Data entries:

+---+

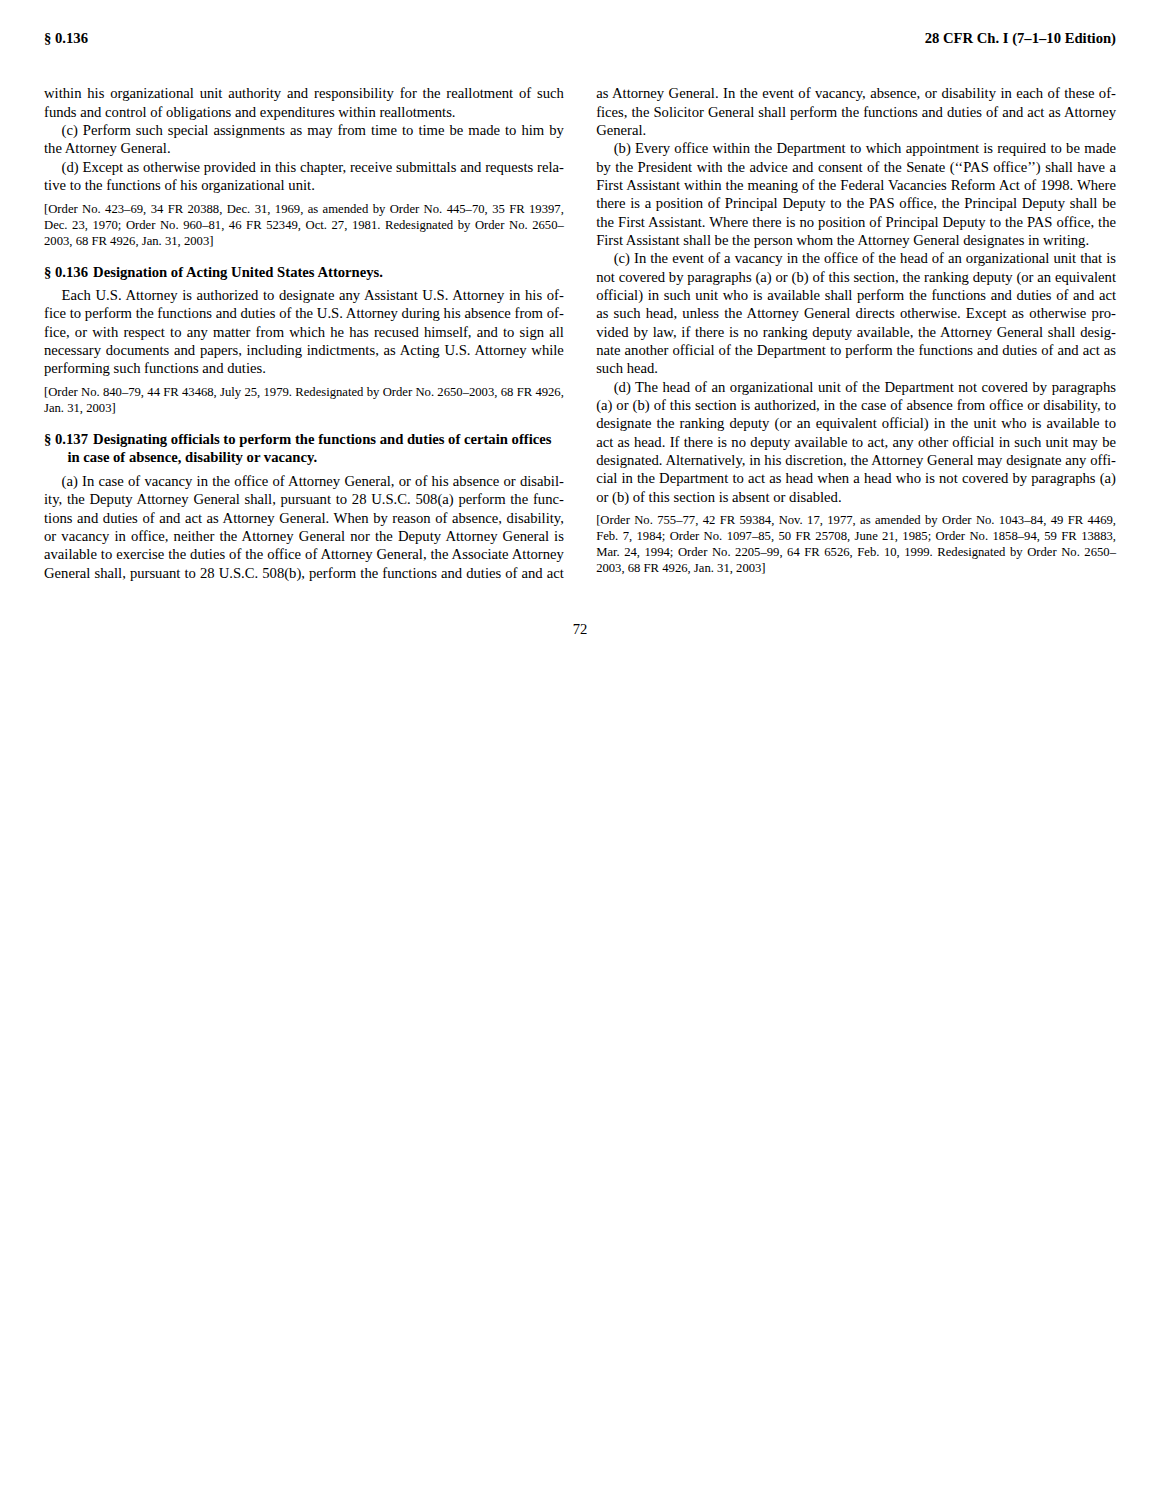§ 0.136 28 CFR Ch. I (7–1–10 Edition)
within his organizational unit authority and responsibility for the reallotment of such funds and control of obligations and expenditures within reallotments.
(c) Perform such special assignments as may from time to time be made to him by the Attorney General.
(d) Except as otherwise provided in this chapter, receive submittals and requests relative to the functions of his organizational unit.
[Order No. 423–69, 34 FR 20388, Dec. 31, 1969, as amended by Order No. 445–70, 35 FR 19397, Dec. 23, 1970; Order No. 960–81, 46 FR 52349, Oct. 27, 1981. Redesignated by Order No. 2650–2003, 68 FR 4926, Jan. 31, 2003]
§ 0.136 Designation of Acting United States Attorneys.
Each U.S. Attorney is authorized to designate any Assistant U.S. Attorney in his office to perform the functions and duties of the U.S. Attorney during his absence from office, or with respect to any matter from which he has recused himself, and to sign all necessary documents and papers, including indictments, as Acting U.S. Attorney while performing such functions and duties.
[Order No. 840–79, 44 FR 43468, July 25, 1979. Redesignated by Order No. 2650–2003, 68 FR 4926, Jan. 31, 2003]
§ 0.137 Designating officials to perform the functions and duties of certain offices in case of absence, disability or vacancy.
(a) In case of vacancy in the office of Attorney General, or of his absence or disability, the Deputy Attorney General shall, pursuant to 28 U.S.C. 508(a) perform the functions and duties of and act as Attorney General. When by reason of absence, disability, or vacancy in office, neither the Attorney General nor the Deputy Attorney General is available to exercise the duties of the office of Attorney General, the Associate Attorney General shall, pursuant to 28 U.S.C. 508(b), perform the functions and duties of and act as Attorney General. In the event of vacancy, absence, or disability in each of these offices, the Solicitor General shall perform the functions and duties of and act as Attorney General.
(b) Every office within the Department to which appointment is required to be made by the President with the advice and consent of the Senate (‘‘PAS office’’) shall have a First Assistant within the meaning of the Federal Vacancies Reform Act of 1998. Where there is a position of Principal Deputy to the PAS office, the Principal Deputy shall be the First Assistant. Where there is no position of Principal Deputy to the PAS office, the First Assistant shall be the person whom the Attorney General designates in writing.
(c) In the event of a vacancy in the office of the head of an organizational unit that is not covered by paragraphs (a) or (b) of this section, the ranking deputy (or an equivalent official) in such unit who is available shall perform the functions and duties of and act as such head, unless the Attorney General directs otherwise. Except as otherwise provided by law, if there is no ranking deputy available, the Attorney General shall designate another official of the Department to perform the functions and duties of and act as such head.
(d) The head of an organizational unit of the Department not covered by paragraphs (a) or (b) of this section is authorized, in the case of absence from office or disability, to designate the ranking deputy (or an equivalent official) in the unit who is available to act as head. If there is no deputy available to act, any other official in such unit may be designated. Alternatively, in his discretion, the Attorney General may designate any official in the Department to act as head when a head who is not covered by paragraphs (a) or (b) of this section is absent or disabled.
[Order No. 755–77, 42 FR 59384, Nov. 17, 1977, as amended by Order No. 1043–84, 49 FR 4469, Feb. 7, 1984; Order No. 1097–85, 50 FR 25708, June 21, 1985; Order No. 1858–94, 59 FR 13883, Mar. 24, 1994; Order No. 2205–99, 64 FR 6526, Feb. 10, 1999. Redesignated by Order No. 2650–2003, 68 FR 4926, Jan. 31, 2003]
72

+---+

Your objective :: Could you transcribe the records above exactly, leaving every picture out?

Result below ::
§ 0.136 28 CFR Ch. I (7–1–10 Edition)
within his organizational unit authority and responsibility for the reallotment of such funds and control of obligations and expenditures within reallotments.
(c) Perform such special assignments as may from time to time be made to him by the Attorney General.
(d) Except as otherwise provided in this chapter, receive submittals and requests relative to the functions of his organizational unit.
[Order No. 423–69, 34 FR 20388, Dec. 31, 1969, as amended by Order No. 445–70, 35 FR 19397, Dec. 23, 1970; Order No. 960–81, 46 FR 52349, Oct. 27, 1981. Redesignated by Order No. 2650–2003, 68 FR 4926, Jan. 31, 2003]
§ 0.136 Designation of Acting United States Attorneys.
Each U.S. Attorney is authorized to designate any Assistant U.S. Attorney in his office to perform the functions and duties of the U.S. Attorney during his absence from office, or with respect to any matter from which he has recused himself, and to sign all necessary documents and papers, including indictments, as Acting U.S. Attorney while performing such functions and duties.
[Order No. 840–79, 44 FR 43468, July 25, 1979. Redesignated by Order No. 2650–2003, 68 FR 4926, Jan. 31, 2003]
§ 0.137 Designating officials to perform the functions and duties of certain offices in case of absence, disability or vacancy.
(a) In case of vacancy in the office of Attorney General, or of his absence or disability, the Deputy Attorney General shall, pursuant to 28 U.S.C. 508(a) perform the functions and duties of and act as Attorney General. When by reason of absence, disability, or vacancy in office, neither the Attorney General nor the Deputy Attorney General is available to exercise the duties of the office of Attorney General, the Associate Attorney General shall, pursuant to 28 U.S.C. 508(b), perform the functions and duties of and act as Attorney General. In the event of vacancy, absence, or disability in each of these offices, the Solicitor General shall perform the functions and duties of and act as Attorney General.
(b) Every office within the Department to which appointment is required to be made by the President with the advice and consent of the Senate (‘‘PAS office’’) shall have a First Assistant within the meaning of the Federal Vacancies Reform Act of 1998. Where there is a position of Principal Deputy to the PAS office, the Principal Deputy shall be the First Assistant. Where there is no position of Principal Deputy to the PAS office, the First Assistant shall be the person whom the Attorney General designates in writing.
(c) In the event of a vacancy in the office of the head of an organizational unit that is not covered by paragraphs (a) or (b) of this section, the ranking deputy (or an equivalent official) in such unit who is available shall perform the functions and duties of and act as such head, unless the Attorney General directs otherwise. Except as otherwise provided by law, if there is no ranking deputy available, the Attorney General shall designate another official of the Department to perform the functions and duties of and act as such head.
(d) The head of an organizational unit of the Department not covered by paragraphs (a) or (b) of this section is authorized, in the case of absence from office or disability, to designate the ranking deputy (or an equivalent official) in the unit who is available to act as head. If there is no deputy available to act, any other official in such unit may be designated. Alternatively, in his discretion, the Attorney General may designate any official in the Department to act as head when a head who is not covered by paragraphs (a) or (b) of this section is absent or disabled.
[Order No. 755–77, 42 FR 59384, Nov. 17, 1977, as amended by Order No. 1043–84, 49 FR 4469, Feb. 7, 1984; Order No. 1097–85, 50 FR 25708, June 21, 1985; Order No. 1858–94, 59 FR 13883, Mar. 24, 1994; Order No. 2205–99, 64 FR 6526, Feb. 10, 1999. Redesignated by Order No. 2650–2003, 68 FR 4926, Jan. 31, 2003]
72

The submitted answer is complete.